- _Collected data_
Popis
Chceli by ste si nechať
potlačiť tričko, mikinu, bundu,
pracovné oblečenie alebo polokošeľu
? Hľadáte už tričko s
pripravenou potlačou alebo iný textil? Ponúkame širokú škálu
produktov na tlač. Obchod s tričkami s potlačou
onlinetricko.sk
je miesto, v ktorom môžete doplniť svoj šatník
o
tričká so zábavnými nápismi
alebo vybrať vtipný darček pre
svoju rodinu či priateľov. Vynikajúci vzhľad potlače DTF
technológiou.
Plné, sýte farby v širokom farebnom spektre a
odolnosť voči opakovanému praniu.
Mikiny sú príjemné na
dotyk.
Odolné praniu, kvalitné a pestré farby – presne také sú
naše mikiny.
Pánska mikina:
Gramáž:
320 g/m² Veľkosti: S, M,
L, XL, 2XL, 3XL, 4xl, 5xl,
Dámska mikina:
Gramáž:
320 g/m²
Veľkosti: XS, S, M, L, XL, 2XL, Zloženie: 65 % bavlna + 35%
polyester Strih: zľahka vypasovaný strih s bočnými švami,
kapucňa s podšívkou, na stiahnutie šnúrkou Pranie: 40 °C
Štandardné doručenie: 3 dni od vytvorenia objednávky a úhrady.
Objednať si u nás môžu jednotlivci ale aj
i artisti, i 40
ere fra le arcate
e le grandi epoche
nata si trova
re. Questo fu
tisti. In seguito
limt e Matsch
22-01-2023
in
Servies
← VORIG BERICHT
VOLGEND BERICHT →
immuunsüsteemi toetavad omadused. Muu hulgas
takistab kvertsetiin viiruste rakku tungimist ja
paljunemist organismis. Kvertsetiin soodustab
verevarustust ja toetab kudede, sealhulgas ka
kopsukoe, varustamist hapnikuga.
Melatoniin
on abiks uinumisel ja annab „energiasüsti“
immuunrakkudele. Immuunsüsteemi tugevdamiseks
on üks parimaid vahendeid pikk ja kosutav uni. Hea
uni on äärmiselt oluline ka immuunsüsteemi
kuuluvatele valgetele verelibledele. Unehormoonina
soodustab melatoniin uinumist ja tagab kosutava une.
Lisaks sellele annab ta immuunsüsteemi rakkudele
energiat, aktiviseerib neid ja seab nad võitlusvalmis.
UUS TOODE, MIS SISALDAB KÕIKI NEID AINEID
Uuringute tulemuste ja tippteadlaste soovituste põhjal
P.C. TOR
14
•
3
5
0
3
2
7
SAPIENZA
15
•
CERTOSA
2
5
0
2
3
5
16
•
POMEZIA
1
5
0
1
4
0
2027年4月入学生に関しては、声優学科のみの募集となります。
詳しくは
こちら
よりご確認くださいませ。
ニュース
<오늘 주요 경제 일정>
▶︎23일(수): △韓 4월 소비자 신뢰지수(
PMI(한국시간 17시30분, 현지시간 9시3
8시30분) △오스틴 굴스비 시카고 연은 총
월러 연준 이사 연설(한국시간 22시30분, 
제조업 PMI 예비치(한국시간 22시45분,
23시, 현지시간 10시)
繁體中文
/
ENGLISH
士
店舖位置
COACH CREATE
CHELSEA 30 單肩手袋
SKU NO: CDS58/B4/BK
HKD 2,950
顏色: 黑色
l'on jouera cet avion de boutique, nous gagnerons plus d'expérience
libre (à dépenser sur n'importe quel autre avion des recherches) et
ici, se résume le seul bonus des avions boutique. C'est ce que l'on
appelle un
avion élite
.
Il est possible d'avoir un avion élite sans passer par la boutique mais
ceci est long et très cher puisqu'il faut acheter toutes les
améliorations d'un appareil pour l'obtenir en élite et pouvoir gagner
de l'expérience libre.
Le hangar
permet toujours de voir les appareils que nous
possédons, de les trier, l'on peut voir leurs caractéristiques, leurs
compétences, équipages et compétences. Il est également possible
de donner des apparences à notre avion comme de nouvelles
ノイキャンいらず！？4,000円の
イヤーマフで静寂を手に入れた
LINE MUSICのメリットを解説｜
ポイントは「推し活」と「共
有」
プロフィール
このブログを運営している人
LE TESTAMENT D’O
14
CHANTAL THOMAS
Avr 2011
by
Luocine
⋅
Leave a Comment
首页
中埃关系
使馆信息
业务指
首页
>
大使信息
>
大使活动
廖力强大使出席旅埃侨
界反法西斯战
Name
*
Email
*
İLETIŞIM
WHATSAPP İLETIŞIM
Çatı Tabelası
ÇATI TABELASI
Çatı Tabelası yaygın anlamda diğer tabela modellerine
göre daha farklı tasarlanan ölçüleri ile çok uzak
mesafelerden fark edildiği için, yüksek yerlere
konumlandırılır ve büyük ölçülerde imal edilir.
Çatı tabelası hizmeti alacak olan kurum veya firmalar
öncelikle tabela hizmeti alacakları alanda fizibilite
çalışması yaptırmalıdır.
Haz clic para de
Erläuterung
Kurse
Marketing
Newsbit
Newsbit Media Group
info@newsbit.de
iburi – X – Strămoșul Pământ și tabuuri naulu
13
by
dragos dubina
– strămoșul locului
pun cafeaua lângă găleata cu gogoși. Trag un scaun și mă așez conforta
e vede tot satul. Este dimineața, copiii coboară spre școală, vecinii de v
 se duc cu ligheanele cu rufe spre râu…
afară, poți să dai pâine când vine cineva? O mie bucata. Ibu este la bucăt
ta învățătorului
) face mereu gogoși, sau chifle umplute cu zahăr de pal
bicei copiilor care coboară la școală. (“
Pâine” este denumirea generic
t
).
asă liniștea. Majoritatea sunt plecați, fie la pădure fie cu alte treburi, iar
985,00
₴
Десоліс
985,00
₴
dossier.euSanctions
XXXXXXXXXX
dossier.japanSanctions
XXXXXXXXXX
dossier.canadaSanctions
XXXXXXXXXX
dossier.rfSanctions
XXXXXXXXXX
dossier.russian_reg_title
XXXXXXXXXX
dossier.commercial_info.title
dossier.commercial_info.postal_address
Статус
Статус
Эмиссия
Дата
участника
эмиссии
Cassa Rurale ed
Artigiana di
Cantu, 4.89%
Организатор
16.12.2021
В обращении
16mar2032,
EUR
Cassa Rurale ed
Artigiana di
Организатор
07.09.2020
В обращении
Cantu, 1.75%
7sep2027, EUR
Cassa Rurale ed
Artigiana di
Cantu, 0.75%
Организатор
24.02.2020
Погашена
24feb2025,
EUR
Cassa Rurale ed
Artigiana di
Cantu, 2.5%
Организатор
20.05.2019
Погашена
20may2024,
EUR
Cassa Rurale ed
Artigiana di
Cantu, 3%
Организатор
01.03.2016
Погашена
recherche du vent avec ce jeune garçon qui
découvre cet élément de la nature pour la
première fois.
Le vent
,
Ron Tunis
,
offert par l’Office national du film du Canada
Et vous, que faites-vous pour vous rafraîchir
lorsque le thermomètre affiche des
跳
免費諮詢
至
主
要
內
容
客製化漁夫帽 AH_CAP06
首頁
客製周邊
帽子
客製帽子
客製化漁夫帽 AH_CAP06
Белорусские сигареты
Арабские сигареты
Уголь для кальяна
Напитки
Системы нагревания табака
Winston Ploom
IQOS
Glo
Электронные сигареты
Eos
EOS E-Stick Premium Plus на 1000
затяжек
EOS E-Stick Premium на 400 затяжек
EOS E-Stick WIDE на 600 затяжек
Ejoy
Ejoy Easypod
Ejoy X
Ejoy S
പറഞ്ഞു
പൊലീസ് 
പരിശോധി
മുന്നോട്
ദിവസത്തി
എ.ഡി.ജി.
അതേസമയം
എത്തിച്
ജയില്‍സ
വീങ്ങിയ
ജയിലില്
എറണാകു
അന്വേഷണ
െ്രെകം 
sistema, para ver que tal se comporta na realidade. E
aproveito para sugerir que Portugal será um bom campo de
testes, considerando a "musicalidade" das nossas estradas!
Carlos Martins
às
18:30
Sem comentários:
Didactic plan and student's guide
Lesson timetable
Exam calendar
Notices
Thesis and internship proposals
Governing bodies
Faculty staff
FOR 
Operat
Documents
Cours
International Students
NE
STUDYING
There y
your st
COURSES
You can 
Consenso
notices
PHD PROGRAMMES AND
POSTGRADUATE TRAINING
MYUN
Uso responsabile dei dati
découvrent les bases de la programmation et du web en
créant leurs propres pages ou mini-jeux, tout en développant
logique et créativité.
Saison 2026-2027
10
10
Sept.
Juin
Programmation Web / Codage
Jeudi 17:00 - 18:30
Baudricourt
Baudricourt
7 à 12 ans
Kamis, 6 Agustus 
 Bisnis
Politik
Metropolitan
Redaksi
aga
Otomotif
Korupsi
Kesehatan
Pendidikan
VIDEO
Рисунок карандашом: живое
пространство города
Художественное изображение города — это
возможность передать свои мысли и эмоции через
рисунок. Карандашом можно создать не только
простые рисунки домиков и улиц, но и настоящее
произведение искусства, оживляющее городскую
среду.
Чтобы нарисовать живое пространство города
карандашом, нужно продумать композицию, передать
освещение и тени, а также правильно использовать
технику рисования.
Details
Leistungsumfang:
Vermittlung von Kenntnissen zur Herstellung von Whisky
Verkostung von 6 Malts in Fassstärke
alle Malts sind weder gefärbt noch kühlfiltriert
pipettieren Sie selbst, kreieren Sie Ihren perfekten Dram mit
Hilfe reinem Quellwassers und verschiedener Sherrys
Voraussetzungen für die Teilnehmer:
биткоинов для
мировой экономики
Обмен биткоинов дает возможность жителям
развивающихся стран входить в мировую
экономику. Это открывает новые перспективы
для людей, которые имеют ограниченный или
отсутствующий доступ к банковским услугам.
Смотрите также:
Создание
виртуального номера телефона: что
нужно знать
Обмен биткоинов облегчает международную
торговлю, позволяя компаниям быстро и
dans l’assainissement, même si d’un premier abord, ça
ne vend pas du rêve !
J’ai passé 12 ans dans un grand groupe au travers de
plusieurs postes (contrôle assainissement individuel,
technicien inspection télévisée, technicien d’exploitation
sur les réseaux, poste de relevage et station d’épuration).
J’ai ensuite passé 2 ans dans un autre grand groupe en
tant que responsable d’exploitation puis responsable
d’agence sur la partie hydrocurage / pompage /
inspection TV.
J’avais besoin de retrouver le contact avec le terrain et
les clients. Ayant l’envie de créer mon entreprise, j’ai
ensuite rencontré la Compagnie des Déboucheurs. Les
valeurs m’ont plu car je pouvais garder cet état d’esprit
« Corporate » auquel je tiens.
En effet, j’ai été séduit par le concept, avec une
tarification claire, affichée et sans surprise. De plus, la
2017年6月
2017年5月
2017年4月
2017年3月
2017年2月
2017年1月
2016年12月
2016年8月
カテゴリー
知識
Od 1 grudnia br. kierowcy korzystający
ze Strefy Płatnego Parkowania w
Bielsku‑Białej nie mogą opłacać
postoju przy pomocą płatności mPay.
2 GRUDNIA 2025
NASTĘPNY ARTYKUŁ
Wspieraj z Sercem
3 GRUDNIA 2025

- _What is needed_
Up to and including the line that contains "PMI(한국시간 17시30분, 현지시간 9시3", restate word for word every line of the entries, starting from the first.

- _Response to the task_
Popis
Chceli by ste si nechať
potlačiť tričko, mikinu, bundu,
pracovné oblečenie alebo polokošeľu
? Hľadáte už tričko s
pripravenou potlačou alebo iný textil? Ponúkame širokú škálu
produktov na tlač. Obchod s tričkami s potlačou
onlinetricko.sk
je miesto, v ktorom môžete doplniť svoj šatník
o
tričká so zábavnými nápismi
alebo vybrať vtipný darček pre
svoju rodinu či priateľov. Vynikajúci vzhľad potlače DTF
technológiou.
Plné, sýte farby v širokom farebnom spektre a
odolnosť voči opakovanému praniu.
Mikiny sú príjemné na
dotyk.
Odolné praniu, kvalitné a pestré farby – presne také sú
naše mikiny.
Pánska mikina:
Gramáž:
320 g/m² Veľkosti: S, M,
L, XL, 2XL, 3XL, 4xl, 5xl,
Dámska mikina:
Gramáž:
320 g/m²
Veľkosti: XS, S, M, L, XL, 2XL, Zloženie: 65 % bavlna + 35%
polyester Strih: zľahka vypasovaný strih s bočnými švami,
kapucňa s podšívkou, na stiahnutie šnúrkou Pranie: 40 °C
Štandardné doručenie: 3 dni od vytvorenia objednávky a úhrady.
Objednať si u nás môžu jednotlivci ale aj
i artisti, i 40
ere fra le arcate
e le grandi epoche
nata si trova
re. Questo fu
tisti. In seguito
limt e Matsch
22-01-2023
in
Servies
← VORIG BERICHT
VOLGEND BERICHT →
immuunsüsteemi toetavad omadused. Muu hulgas
takistab kvertsetiin viiruste rakku tungimist ja
paljunemist organismis. Kvertsetiin soodustab
verevarustust ja toetab kudede, sealhulgas ka
kopsukoe, varustamist hapnikuga.
Melatoniin
on abiks uinumisel ja annab „energiasüsti“
immuunrakkudele. Immuunsüsteemi tugevdamiseks
on üks parimaid vahendeid pikk ja kosutav uni. Hea
uni on äärmiselt oluline ka immuunsüsteemi
kuuluvatele valgetele verelibledele. Unehormoonina
soodustab melatoniin uinumist ja tagab kosutava une.
Lisaks sellele annab ta immuunsüsteemi rakkudele
energiat, aktiviseerib neid ja seab nad võitlusvalmis.
UUS TOODE, MIS SISALDAB KÕIKI NEID AINEID
Uuringute tulemuste ja tippteadlaste soovituste põhjal
P.C. TOR
14
•
3
5
0
3
2
7
SAPIENZA
15
•
CERTOSA
2
5
0
2
3
5
16
•
POMEZIA
1
5
0
1
4
0
2027年4月入学生に関しては、声優学科のみの募集となります。
詳しくは
こちら
よりご確認くださいませ。
ニュース
<오늘 주요 경제 일정>
▶︎23일(수): △韓 4월 소비자 신뢰지수(
PMI(한국시간 17시30분, 현지시간 9시3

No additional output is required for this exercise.